Il semble que le porte-monnaie puisse être largement ouvert, notamment pour la France. Le président Emmanuel Macron a récemment demandé à ses industries de défense et d’armement de passer en « mode économie de guerre ». Depuis de nombreuses années, Macron soutient que l’Europe doit de toute urgence réduire sa dépendance militaire à l’égard des États-Unis. Une éventuelle réélection de Donald Trump plus tard cette année fait également craindre ailleurs en Europe que les États-Unis ne soient bientôt plus une bouée de sauvetage fiable.
Tout le monde en Europe n’a pas envie d’aller aussi loin qu’en France. Selon le journal Le Financial Times Aux Pays-Bas et en Allemagne, entre autres, on craint une montagne croissante de dettes européennes. Le commissaire européen Thierry Breton – également français – plaide pour un fonds d’investissement européen de pas moins de 100 milliards d’euros à long terme. Un montant qui amène les comptables conservateurs budgétaires d’Amsterdam et de Berlin à s’interroger : qui va payer ? Il n’y a actuellement aucune réponse à cette question.

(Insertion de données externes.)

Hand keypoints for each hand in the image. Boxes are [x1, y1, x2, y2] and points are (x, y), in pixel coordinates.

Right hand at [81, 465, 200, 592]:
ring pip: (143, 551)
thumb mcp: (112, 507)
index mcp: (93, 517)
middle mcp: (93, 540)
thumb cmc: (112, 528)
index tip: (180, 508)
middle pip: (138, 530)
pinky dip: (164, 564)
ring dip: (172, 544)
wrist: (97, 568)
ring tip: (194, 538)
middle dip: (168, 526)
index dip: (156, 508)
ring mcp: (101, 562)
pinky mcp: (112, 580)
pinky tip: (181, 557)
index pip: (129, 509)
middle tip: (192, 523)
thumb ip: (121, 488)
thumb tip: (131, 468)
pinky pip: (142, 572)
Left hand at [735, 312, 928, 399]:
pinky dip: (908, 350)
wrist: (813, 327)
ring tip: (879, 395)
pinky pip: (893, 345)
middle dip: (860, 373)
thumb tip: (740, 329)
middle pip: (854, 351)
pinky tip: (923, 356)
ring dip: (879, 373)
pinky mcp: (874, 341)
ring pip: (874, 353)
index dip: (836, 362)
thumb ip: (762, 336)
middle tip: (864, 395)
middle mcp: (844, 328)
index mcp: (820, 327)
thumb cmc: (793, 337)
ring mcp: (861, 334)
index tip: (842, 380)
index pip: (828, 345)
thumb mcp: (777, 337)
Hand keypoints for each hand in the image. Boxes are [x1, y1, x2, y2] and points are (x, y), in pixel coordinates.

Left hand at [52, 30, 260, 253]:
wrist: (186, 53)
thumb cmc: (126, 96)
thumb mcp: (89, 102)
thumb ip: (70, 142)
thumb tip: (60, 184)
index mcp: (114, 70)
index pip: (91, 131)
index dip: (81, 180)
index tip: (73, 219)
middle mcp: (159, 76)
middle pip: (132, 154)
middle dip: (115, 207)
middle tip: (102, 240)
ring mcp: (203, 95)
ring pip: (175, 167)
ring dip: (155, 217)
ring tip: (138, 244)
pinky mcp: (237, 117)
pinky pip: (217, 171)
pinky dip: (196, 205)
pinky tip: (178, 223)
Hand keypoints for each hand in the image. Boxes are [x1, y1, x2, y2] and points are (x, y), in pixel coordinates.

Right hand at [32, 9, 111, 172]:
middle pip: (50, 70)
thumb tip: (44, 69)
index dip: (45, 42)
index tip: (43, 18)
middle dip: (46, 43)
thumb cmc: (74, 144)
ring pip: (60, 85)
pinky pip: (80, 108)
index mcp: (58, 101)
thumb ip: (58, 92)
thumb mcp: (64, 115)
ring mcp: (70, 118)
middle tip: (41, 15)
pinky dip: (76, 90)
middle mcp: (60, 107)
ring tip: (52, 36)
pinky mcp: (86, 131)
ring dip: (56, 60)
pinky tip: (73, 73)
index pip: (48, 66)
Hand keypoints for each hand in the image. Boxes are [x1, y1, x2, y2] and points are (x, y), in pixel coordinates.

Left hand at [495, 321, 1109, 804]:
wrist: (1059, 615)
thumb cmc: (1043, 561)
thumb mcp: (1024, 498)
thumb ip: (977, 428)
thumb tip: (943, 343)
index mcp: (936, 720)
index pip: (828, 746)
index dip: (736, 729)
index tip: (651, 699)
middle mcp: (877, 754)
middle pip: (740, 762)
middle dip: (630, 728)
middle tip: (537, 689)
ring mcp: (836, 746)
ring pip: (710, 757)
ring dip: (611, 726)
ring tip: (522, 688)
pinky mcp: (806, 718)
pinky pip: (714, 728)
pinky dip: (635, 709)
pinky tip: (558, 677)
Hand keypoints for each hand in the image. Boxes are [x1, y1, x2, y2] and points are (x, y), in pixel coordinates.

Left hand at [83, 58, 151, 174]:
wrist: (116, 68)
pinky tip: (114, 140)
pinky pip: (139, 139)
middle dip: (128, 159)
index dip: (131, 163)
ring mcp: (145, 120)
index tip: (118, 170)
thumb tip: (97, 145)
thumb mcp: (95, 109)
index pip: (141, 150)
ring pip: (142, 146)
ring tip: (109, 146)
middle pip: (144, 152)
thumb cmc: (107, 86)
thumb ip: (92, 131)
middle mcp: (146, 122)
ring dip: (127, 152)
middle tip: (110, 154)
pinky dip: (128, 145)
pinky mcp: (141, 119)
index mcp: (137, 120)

L’une des options permettant de donner plus de marge de manœuvre à l’Europe consiste à utiliser les bénéfices générés par le gel des avoirs russes en Europe. Une autre solution est l’émission d’obligations de défense : des prêts européens communs destinés à stimuler les investissements dans le secteur de la défense.
Le Premier ministre belge Alexander De Croo est enclin à cette approche. De telles obligations « sont une bonne idée et peuvent nous aider à accélérer les choses », a déclaré le libéral le mois dernier lors du sommet annuel sur la sécurité à Munich.

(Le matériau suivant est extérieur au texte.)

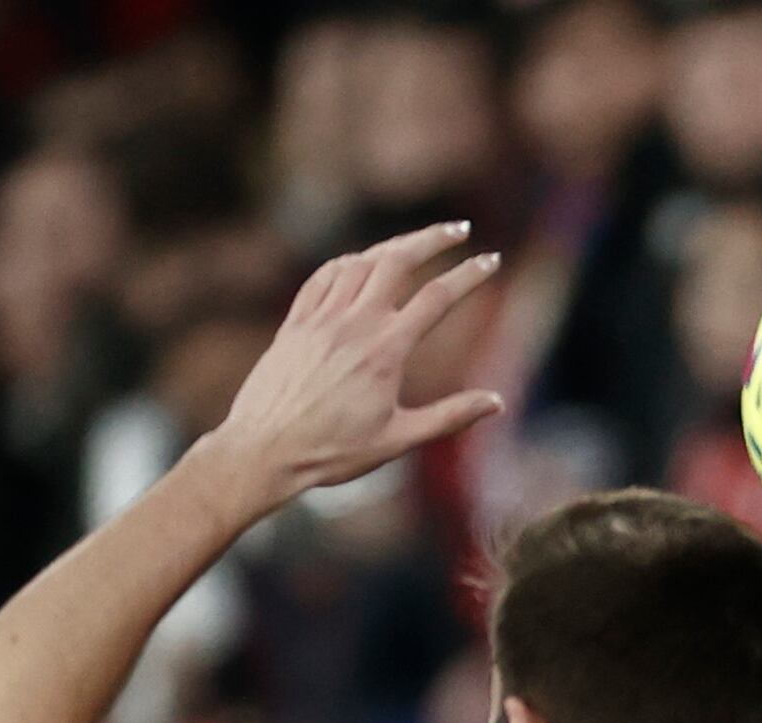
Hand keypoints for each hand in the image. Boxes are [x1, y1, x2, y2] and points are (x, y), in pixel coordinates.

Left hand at [202, 222, 506, 515]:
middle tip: (459, 230)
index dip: (470, 275)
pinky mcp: (295, 324)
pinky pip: (323, 277)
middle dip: (433, 239)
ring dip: (392, 246)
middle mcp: (354, 324)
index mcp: (386, 351)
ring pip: (360, 262)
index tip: (492, 260)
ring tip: (415, 244)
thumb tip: (497, 402)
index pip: (437, 298)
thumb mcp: (399, 439)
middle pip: (398, 261)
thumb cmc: (333, 452)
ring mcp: (321, 319)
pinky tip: (359, 262)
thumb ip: (450, 416)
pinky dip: (347, 262)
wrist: (264, 450)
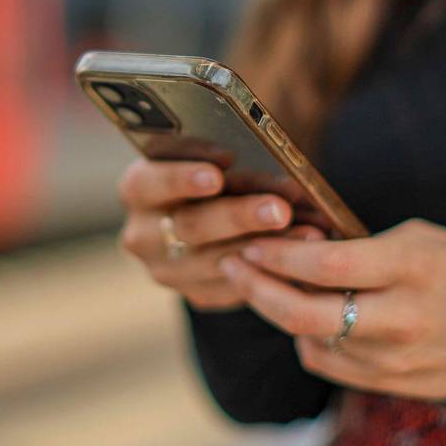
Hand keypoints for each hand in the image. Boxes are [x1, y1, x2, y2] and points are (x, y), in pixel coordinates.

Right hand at [116, 157, 324, 310]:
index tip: (218, 171)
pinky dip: (271, 271)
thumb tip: (265, 155)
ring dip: (265, 247)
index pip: (148, 182)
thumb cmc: (217, 166)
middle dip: (239, 216)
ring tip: (308, 232)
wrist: (217, 208)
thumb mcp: (211, 151)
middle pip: (189, 227)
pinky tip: (305, 255)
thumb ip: (227, 152)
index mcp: (138, 188)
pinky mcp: (197, 293)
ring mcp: (168, 269)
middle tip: (279, 209)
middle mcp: (143, 233)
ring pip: (216, 262)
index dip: (181, 177)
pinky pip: (234, 288)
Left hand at [217, 218, 445, 400]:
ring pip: (309, 340)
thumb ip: (363, 245)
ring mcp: (395, 359)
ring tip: (264, 284)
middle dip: (257, 289)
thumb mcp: (422, 238)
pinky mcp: (391, 385)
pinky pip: (328, 364)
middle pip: (305, 314)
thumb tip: (301, 246)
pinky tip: (306, 317)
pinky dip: (307, 339)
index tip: (252, 240)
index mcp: (411, 268)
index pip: (327, 265)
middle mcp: (401, 318)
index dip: (279, 254)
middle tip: (233, 264)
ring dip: (278, 312)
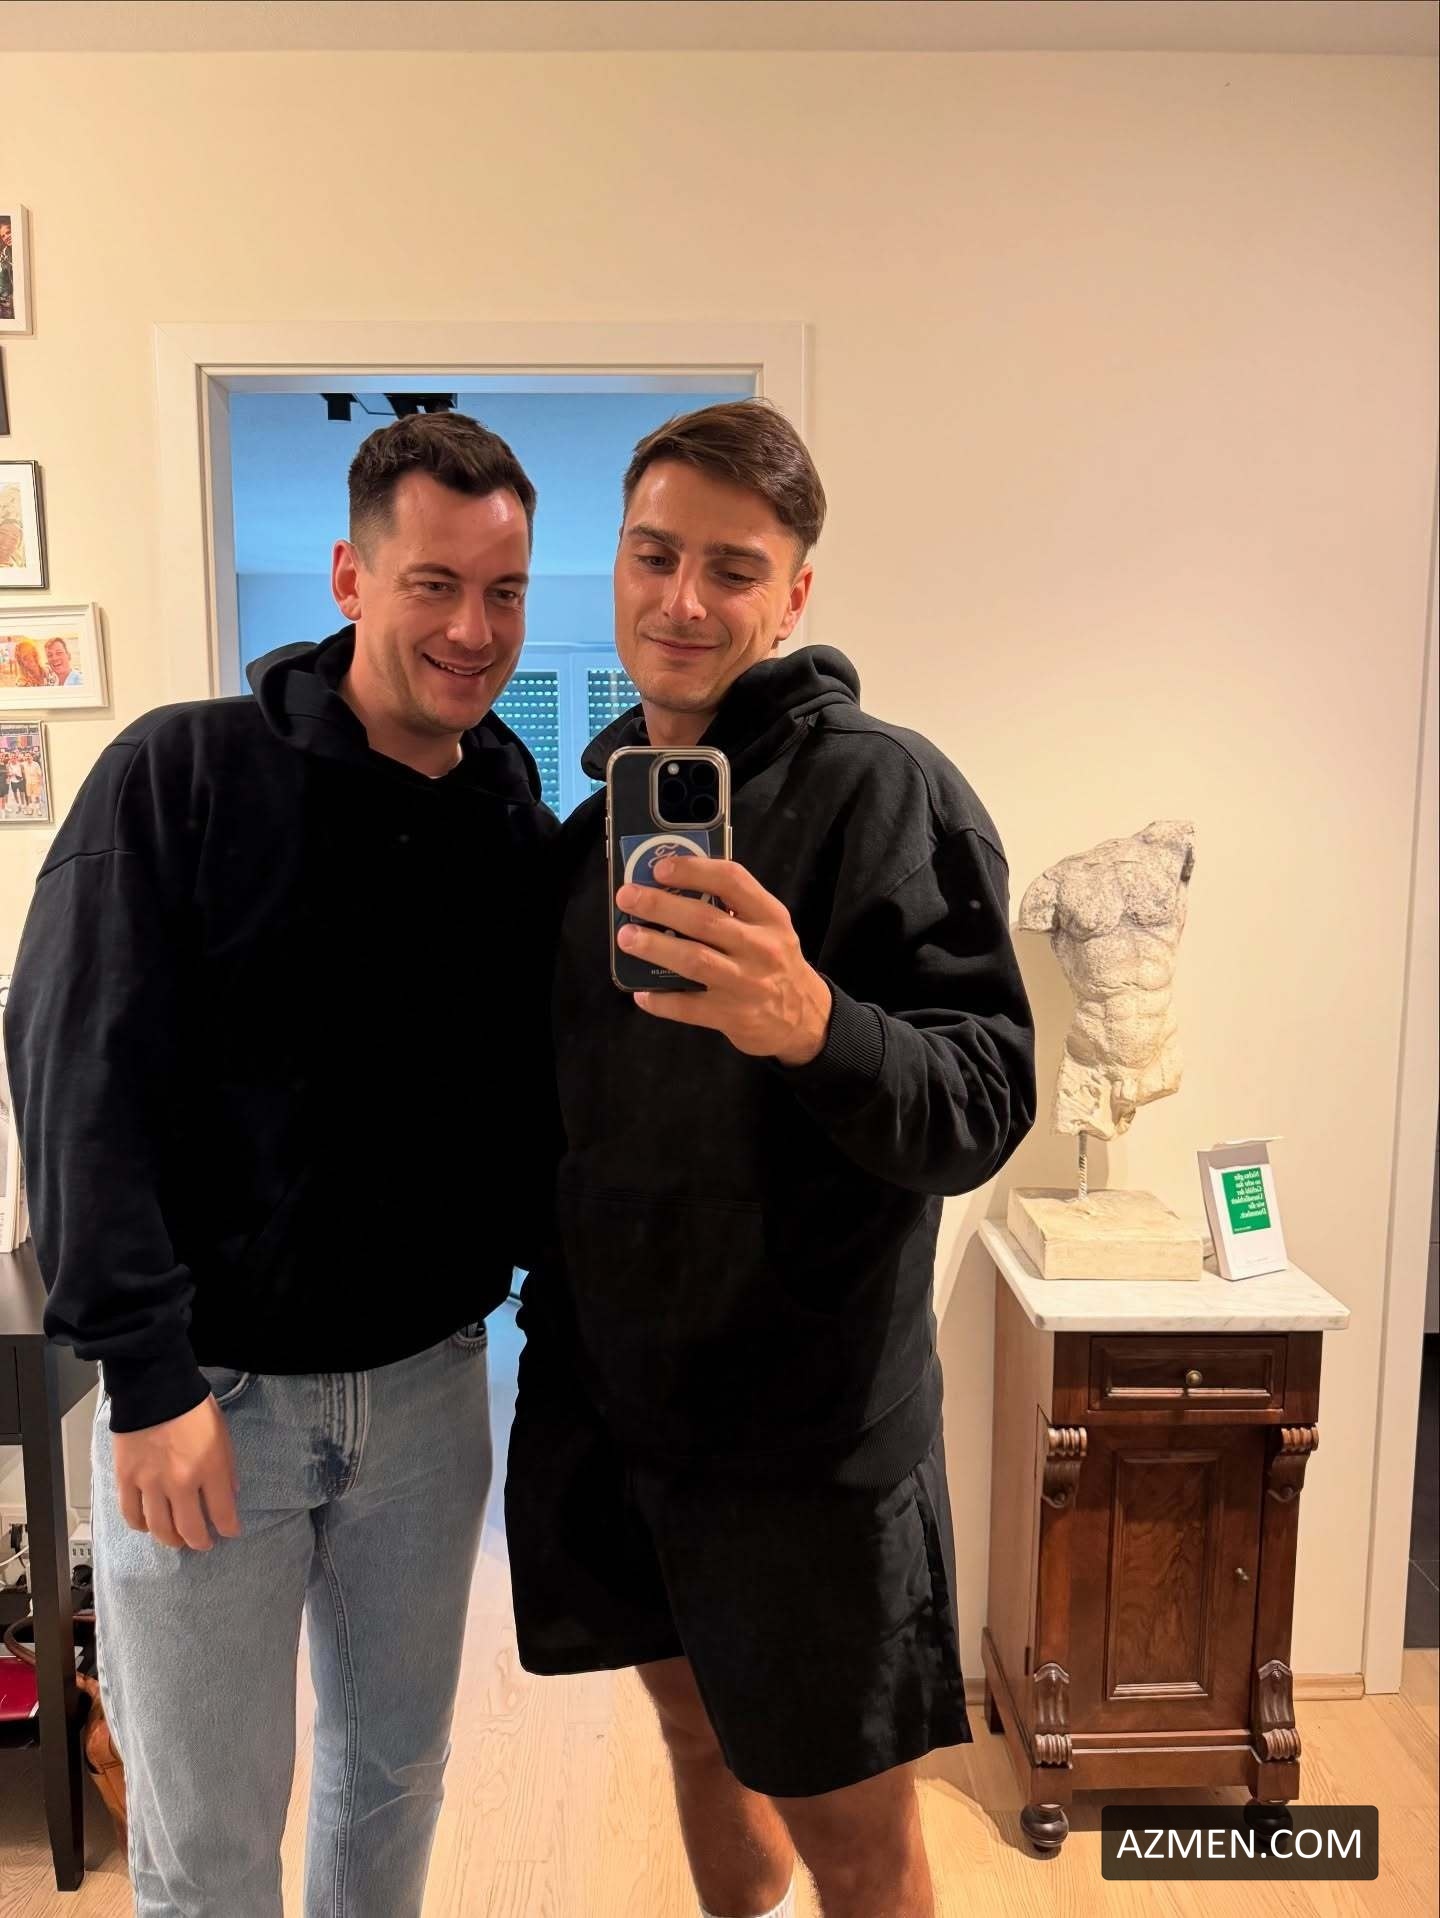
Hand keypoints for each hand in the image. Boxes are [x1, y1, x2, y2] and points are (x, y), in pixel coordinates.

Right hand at [113, 1396, 241, 1550]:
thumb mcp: (222, 1435)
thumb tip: (227, 1496)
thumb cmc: (193, 1406)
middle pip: (190, 1529)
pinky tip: (149, 1525)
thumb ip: (226, 1469)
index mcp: (210, 1468)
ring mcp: (151, 1483)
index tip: (230, 1532)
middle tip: (203, 1543)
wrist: (154, 1387)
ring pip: (160, 1529)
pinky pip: (132, 1515)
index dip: (229, 1528)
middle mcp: (181, 1482)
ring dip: (171, 1540)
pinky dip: (141, 1526)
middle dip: (200, 1542)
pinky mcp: (127, 1480)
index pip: (223, 1514)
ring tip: (178, 1540)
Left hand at [615, 856, 831, 1065]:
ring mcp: (747, 984)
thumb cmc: (774, 962)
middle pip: (704, 920)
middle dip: (660, 906)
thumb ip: (733, 907)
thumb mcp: (769, 927)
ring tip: (626, 938)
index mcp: (769, 916)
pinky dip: (661, 1000)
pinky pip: (689, 1007)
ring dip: (655, 947)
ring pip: (695, 960)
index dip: (693, 870)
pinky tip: (642, 993)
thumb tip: (670, 887)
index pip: (732, 881)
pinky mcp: (733, 1017)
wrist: (805, 1018)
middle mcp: (761, 947)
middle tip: (627, 897)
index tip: (660, 867)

Mais placer l’Europe sur la carte militairement restera toujours un exercice d’équilibre. « Chaque État membre a ses propres intérêts industriels. Et de nombreux pays considèrent la défense comme le dernier bastion de leur autodétermination nationale. Même si c’est une illusion, car ils sont rarement capables de mener une opération seuls », réagit le spécialiste de la défense Sven Biscop (UGent/Egmont).

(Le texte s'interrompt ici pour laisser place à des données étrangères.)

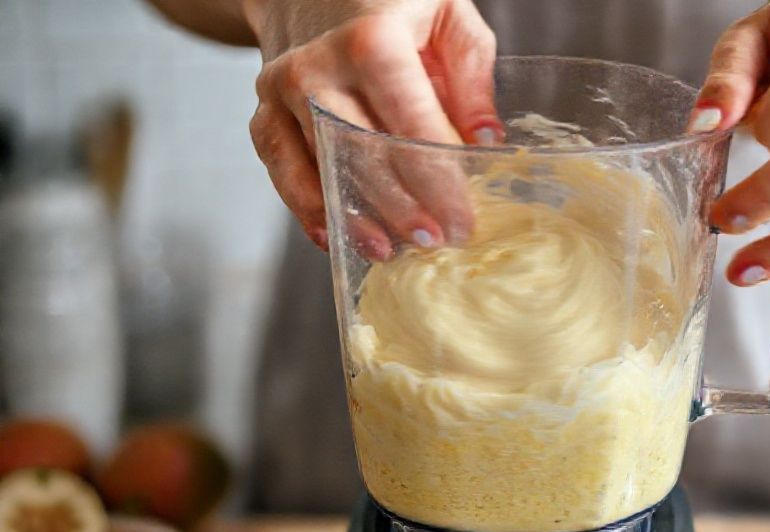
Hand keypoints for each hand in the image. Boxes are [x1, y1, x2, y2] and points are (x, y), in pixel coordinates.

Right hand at [245, 0, 501, 256]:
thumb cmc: (389, 1)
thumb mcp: (447, 13)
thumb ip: (472, 74)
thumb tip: (486, 141)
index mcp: (372, 39)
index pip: (411, 124)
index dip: (439, 180)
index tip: (463, 220)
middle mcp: (319, 67)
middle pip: (364, 155)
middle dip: (402, 208)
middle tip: (434, 242)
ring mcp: (283, 93)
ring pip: (323, 170)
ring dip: (356, 217)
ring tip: (390, 249)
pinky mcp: (263, 113)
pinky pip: (284, 171)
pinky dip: (309, 207)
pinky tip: (336, 234)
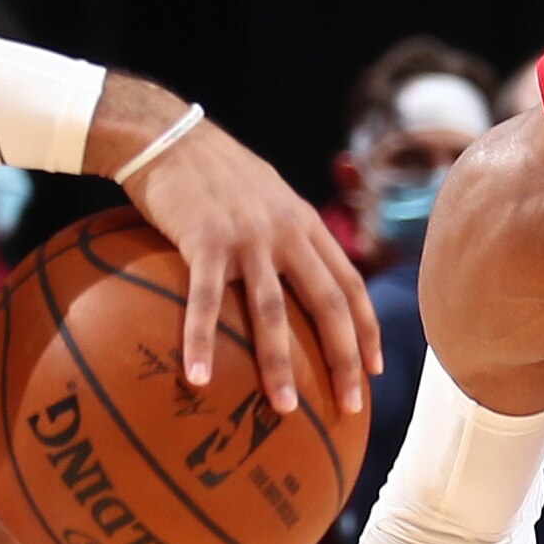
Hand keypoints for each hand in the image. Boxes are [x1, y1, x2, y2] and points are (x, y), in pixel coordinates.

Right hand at [98, 86, 376, 420]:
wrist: (167, 135)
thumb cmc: (212, 172)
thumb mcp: (266, 196)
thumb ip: (286, 234)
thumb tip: (298, 278)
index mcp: (304, 224)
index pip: (350, 284)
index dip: (367, 329)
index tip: (375, 370)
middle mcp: (285, 232)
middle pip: (327, 305)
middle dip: (344, 359)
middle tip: (350, 407)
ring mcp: (247, 237)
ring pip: (272, 311)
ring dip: (279, 365)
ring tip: (283, 409)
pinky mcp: (204, 241)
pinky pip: (205, 300)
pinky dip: (201, 341)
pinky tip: (197, 378)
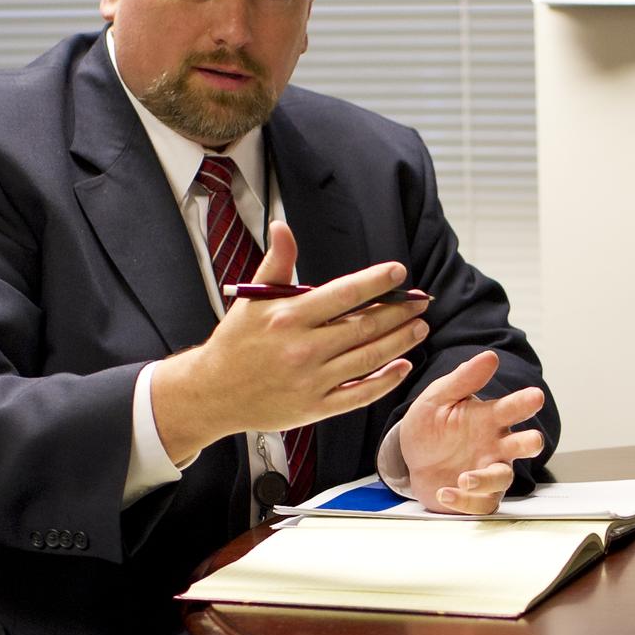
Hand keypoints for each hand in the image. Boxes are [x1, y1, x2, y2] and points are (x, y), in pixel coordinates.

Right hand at [151, 221, 429, 463]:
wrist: (213, 393)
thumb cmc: (235, 343)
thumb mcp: (251, 299)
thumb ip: (276, 264)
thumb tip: (282, 227)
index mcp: (288, 317)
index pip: (343, 294)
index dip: (376, 282)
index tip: (399, 272)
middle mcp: (302, 349)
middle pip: (364, 326)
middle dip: (399, 312)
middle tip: (420, 301)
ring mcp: (311, 381)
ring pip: (368, 359)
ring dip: (400, 341)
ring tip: (419, 327)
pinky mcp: (314, 408)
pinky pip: (359, 394)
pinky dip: (386, 381)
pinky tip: (403, 366)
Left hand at [399, 350, 544, 513]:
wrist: (408, 457)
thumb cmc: (430, 425)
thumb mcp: (437, 399)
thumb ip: (462, 380)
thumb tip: (489, 356)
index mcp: (489, 418)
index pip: (512, 408)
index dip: (525, 402)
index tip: (534, 396)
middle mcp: (496, 445)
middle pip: (524, 446)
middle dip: (529, 443)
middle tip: (530, 441)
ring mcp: (488, 471)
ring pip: (502, 479)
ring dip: (485, 479)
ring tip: (464, 477)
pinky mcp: (477, 496)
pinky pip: (480, 503)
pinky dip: (463, 500)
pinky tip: (444, 492)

Pour Biscop, la politique européenne de défense est au point mort depuis un quart de siècle. « Je crains que ces 1,5 milliard ne changent rien à la situation. La somme est tout simplement trop petite pour cela. Et pour les achats groupés, il est préférable de coordonner d’abord vos besoins militaires. Quelque chose qui arrive trop rarement.